___ GIVEN PASSAGE ___

From a historical and sociological point of view, Kirill's quote confirms what the theory of multiple modernities has always stated in the formulation of its main representative, Shmuel Eisenstadt: the Western trajectory of modernization should not be considered as the only possible path to modernity; on the contrary, we find many constantly evolving modernities in the world, each of which is a special institutional and ideological interpretation of the modernization cultural-specific programs 21. Religion is one of the elements - and perhaps the most important-among other cultural bases that determine the form of modernization in various societies. According to Eisenstadt, religion is indeed the most important factor in the existence of multiple moderns, since, in his view, multiple moderns are rooted in earlier patterns of axial civilizations, which in turn crystallize around religions.22
When analyzing religion in Europe from such a theoretical perspective, special attention is paid to how religions have shaped the world.
20. Ibid.

___ DATA PROVIDED ___

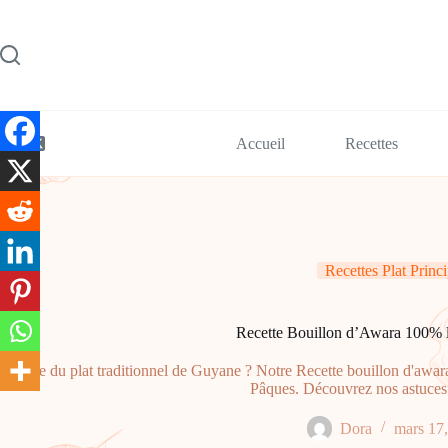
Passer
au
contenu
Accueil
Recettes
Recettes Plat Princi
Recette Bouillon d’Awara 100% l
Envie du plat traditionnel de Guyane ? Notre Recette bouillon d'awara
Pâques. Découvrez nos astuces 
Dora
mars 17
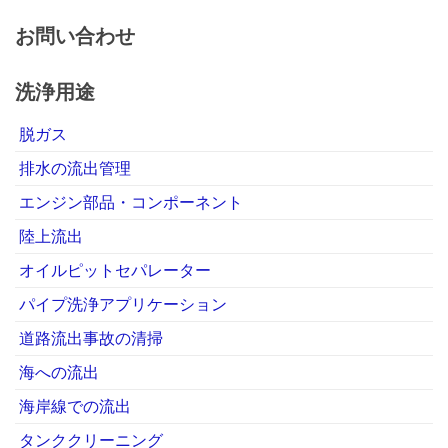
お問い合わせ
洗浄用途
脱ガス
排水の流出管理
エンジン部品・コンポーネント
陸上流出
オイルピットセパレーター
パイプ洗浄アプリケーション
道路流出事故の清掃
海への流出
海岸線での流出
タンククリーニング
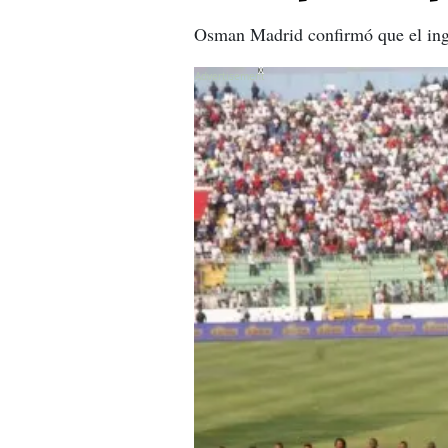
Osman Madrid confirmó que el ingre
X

___
___ DATA PROVIDED ___

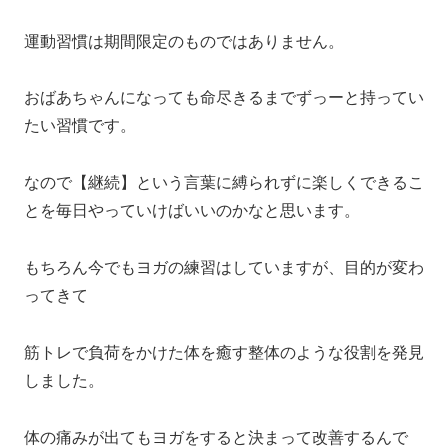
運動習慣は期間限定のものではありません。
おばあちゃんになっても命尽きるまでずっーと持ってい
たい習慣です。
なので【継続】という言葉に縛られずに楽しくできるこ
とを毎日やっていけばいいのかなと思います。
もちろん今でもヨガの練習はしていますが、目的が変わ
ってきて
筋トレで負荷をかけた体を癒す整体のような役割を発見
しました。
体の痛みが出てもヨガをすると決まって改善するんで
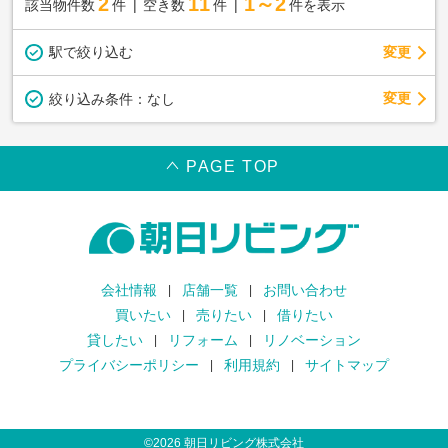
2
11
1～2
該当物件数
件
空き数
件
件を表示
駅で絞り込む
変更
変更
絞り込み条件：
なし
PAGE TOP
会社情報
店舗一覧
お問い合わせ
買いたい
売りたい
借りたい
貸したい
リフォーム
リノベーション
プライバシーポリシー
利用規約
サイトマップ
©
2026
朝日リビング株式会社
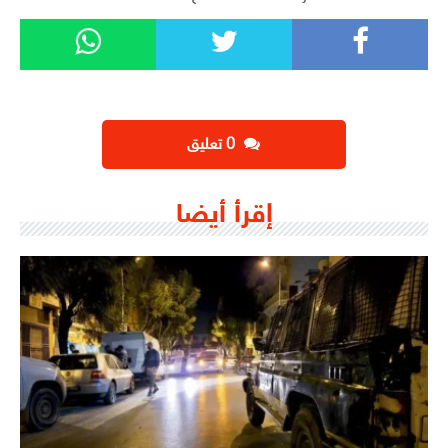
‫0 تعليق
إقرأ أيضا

___

**WORK INSTRUCTIONS**
Pick up the passage on religion and multiple modernities after its last sentence and carry it forward.

**TASK ANSWER**
21. Eisenstadt S.N. The Reconstruction of Religious Arenas in the Framework of "Multiple Modernities" // Millennium: Journal of International Studies. 2000. Vol. 29 (3). P. 591 - 611; Eisenstadt S.N. Multiple Modernities // Daedalus. 2000. Vol. 129 (1). P. 1 - 29; Eisenstadt S.N. Comparative civilizations and multiple modernities. Leiden, Boston: Brill, 2003; Eisenstadt S.N., Schluchter W. Introduction: Paths to Early Modernities. A Comparative View // Daedalus. 1998. Vol. 127 (3). P. 1 - 18.
22. Eisenstadt S.N. Introduction: The Axial Age Breakthroughs - Their Characteristics and Origins // S. N. Eisenstadt (ed.). The Origins and Diversity of Axial Age Civilizations. Albany: State University of New York Press, 1986. P. 1.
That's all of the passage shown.